Pune Porsche Case: Two Years of Injustice and Celebration
Pune, May 27: Two years have passed since the tragic deaths of Aneesh Awadhiya and Ashwini Koshta on a dark stretch of road in Kalyani Nagar. Both 24, they worked at Johnson Controls as data analysts and had come to Pune from Madhya Pradesh, chasing better opportunities. On the night of May 19, 2024, they were riding home when a Porsche Taycan, doing over 200 kilometers per hour, hit their motorcycle. They did not survive.
Today, on the second anniversary of that fateful night, a video is making the rounds on social media. It reportedly shows members of the Agarwal family celebrating. The reason, as far as anyone can tell, is that they have navigated the legal system and are now free. Every significant accused in this case, including the driver, his father, his grandfather, his mother, the doctors, and others, are currently out on bail. Not one conviction. Not one sentence. Everyone is back home.
The internet has reacted with a mix of fury, grief, and a sense of confirmation of the systemic issues it already suspected. The night itself was marked by a series of shocking events. Vedant Agarwal, then 17 years old, got behind the wheel of his father’s unregistered Porsche Taycan. He had spent the earlier part of the evening at Cosie Restaurant and Bar in Koregaon Park, celebrating his CBSE Class XII results with friends. The group drank until midnight, when the restaurant cut them off. Vedant paid Rs 48,000 for the drinks using his grandfather’s credit card. They then moved to another venue and, sometime after 2 in the morning, he drove.
The car was unregistered. He was a minor. He was drunk. Two people died. None of these facts have ever been seriously disputed. What was disputed, and fought with considerable resources, was everything that came after. Within hours of the crash, Vishal Agarwal, Vedant’s father and a prominent Pune real estate developer, had already brought Maharashtra MLA Sunil Tingre to the police station. Police subsequently delayed the blood alcohol content test, giving the accused preferential treatment. The Juvenile Justice Board granted bail the same day, with the condition that Vedant write a 300-word essay on road safety. For killing two people while drunk driving at 17.
The public outrage forced a reversal. The bail was cancelled, and Vedant was sent to an observation home. But the family was not done. Pune’s Commissioner of Police later confirmed that the Agarwals had allegedly approached their family driver, Gangaram Pujari, and offered him cash to take the blame for the crash. When he refused, they confined him at their home for two days. This man was a witness, and they held him in their house to try and break him.
That was not the worst of it. The investigation also uncovered an attempt to swap blood samples. Vishal Agarwal was accused of orchestrating a conspiracy to replace the blood samples of the car’s occupants so that they would test negative for alcohol. A doctor’s assistant was bribed to help manipulate the forensic records to make it happen.
Two doctors were arrested. Three sets of parents connected to minor co-passengers were arrested. The grandfather was arrested. The mother was arrested. The father was arrested. At one point, eleven people were facing charges across multiple laws covering criminal conspiracy, evidence tampering, witness intimidation, and violations of the Juvenile Justice Act. Eleven people. Today, all of them are free.

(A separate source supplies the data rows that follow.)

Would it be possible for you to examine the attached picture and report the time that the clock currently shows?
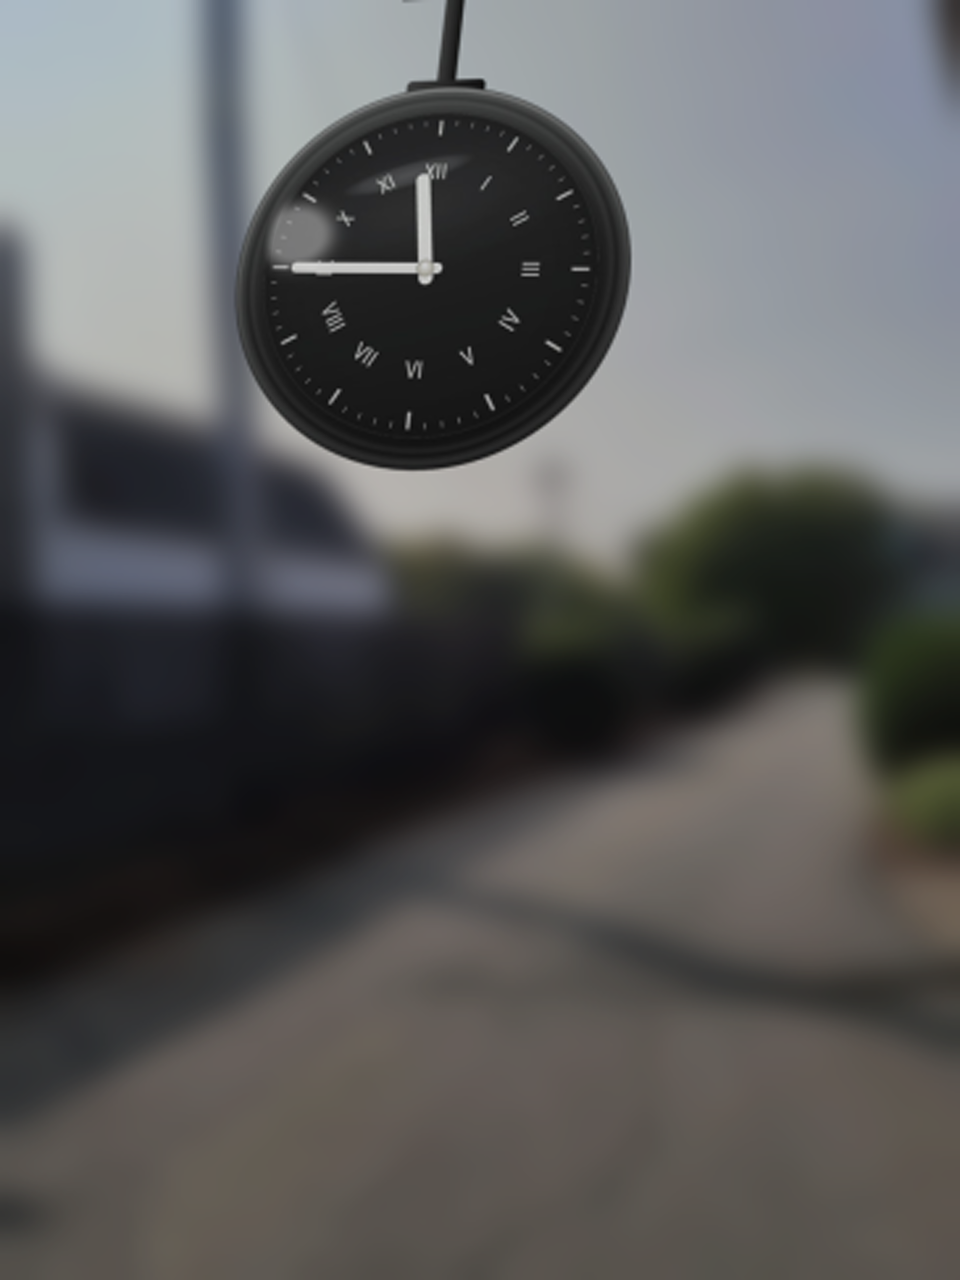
11:45
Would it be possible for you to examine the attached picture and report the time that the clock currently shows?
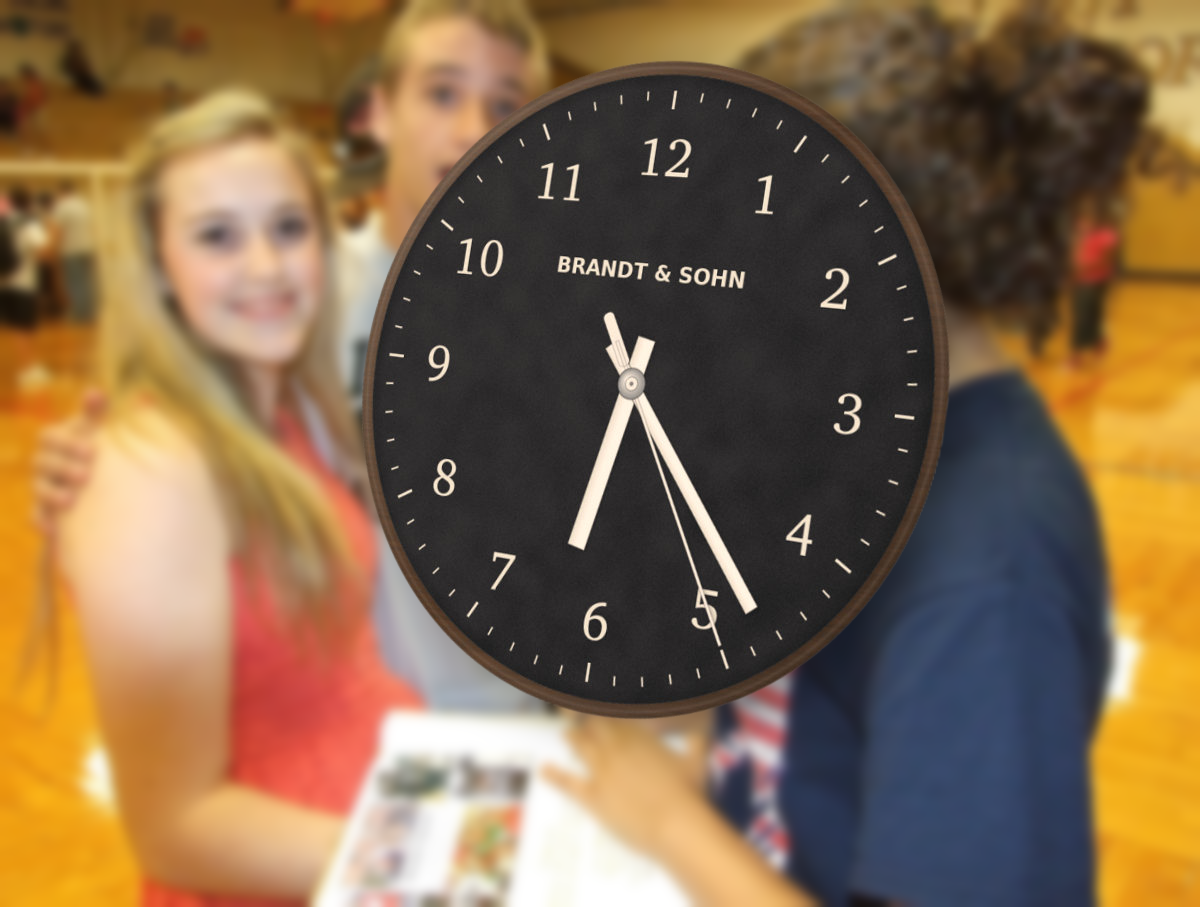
6:23:25
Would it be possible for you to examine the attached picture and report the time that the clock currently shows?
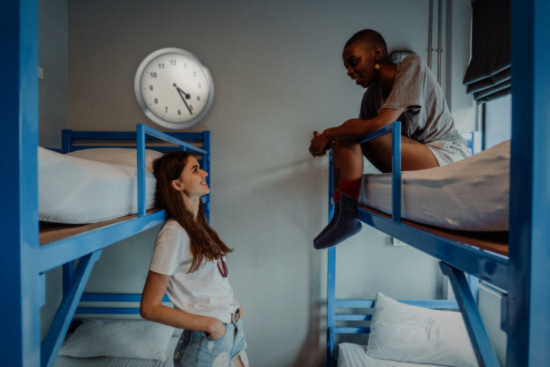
4:26
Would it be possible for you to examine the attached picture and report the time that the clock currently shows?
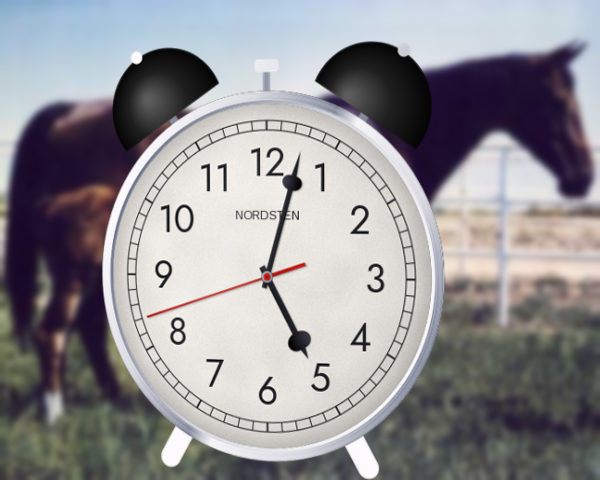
5:02:42
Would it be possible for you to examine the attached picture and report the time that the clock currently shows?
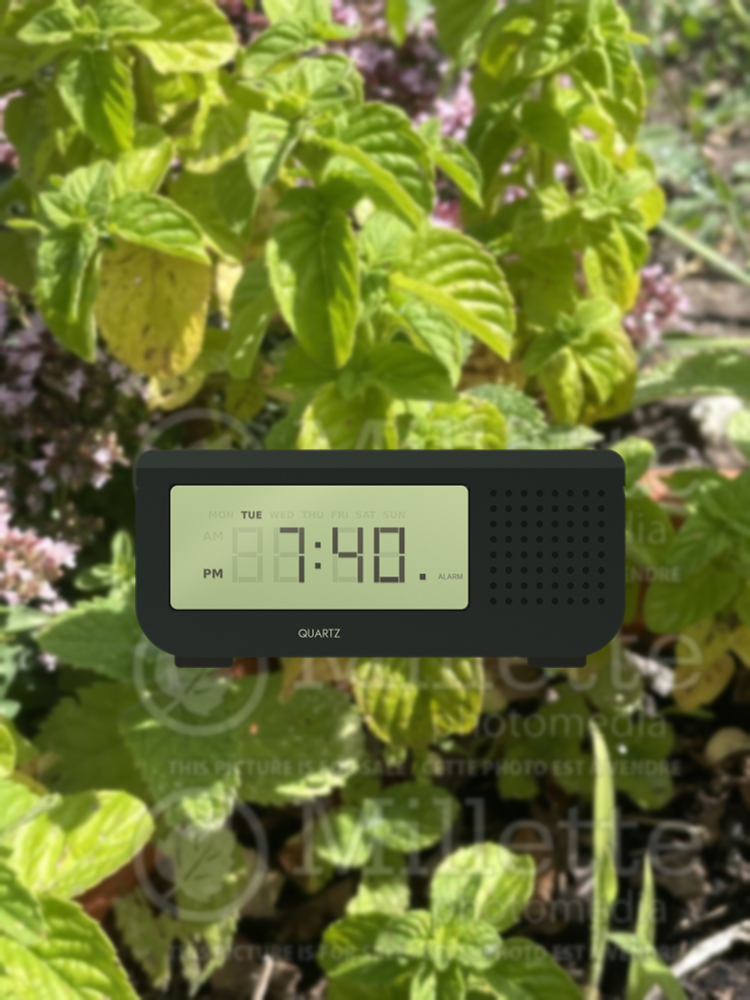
7:40
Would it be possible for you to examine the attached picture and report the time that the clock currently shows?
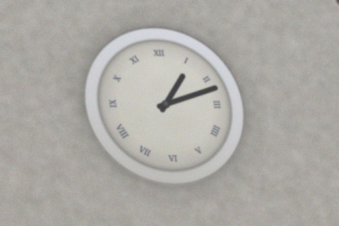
1:12
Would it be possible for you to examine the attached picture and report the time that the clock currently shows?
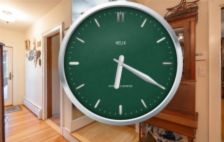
6:20
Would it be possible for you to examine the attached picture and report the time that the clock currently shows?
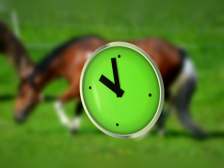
9:58
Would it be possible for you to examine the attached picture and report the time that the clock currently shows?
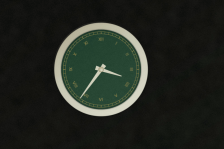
3:36
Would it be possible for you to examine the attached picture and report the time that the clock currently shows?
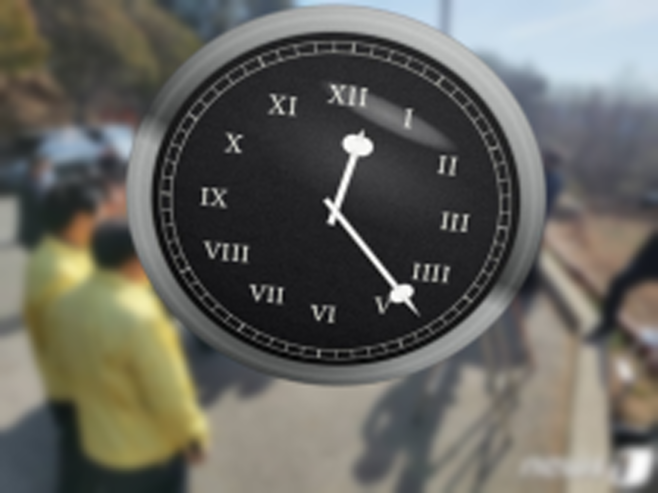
12:23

The courts resisted for a while. In December 2025, the Bombay High Court rejected bail pleas for the Agarwal family members and the medical staff involved in the blood sample tampering. It felt, briefly, like a line was being held. Then the Supreme Court began moving. In February 2026, three of the accused tied to the blood sample swap were granted bail. Days later, one of the arrested doctors followed.
Then, on March 10, 2026, the Supreme Court granted bail to Vishal Agarwal himself. A bench of Justice B.V. Nagarathna and Justice Ujjal Bhuyan noted that he had already spent nearly 22 months in custody, and that several other accused in related cases had also been released. The court directed that he must not contact or influence witnesses. With that, the last major figure in the case walked out.
Worth noting: the same bench that released Vishal Agarwal also said something rather pointed. Justice Nagarathna observed that it was deeply saddening how irresponsible parents hand luxury high-speed vehicles to minors and give them unrestricted access to money. Strong words, delivered on the same day the court sent that very parent home.
To be fair about what we know and what we do not: the specific video circulating on social media has not been independently verified by this publication at the time of writing. What it shows, what it claims, and who exactly is in it remains unconfirmed from primary sources. What is verified, and has been documented by multiple outlets, is that the Agarwal family has never appeared particularly troubled by public scrutiny. Back in May 2024, a person identifying himself as a relative confronted journalists outside the Commissioner of Police office in Pune. He allegedly told reporters, “You can’t do anything, we have a lot of money,” before physically pushing a camera out of the way.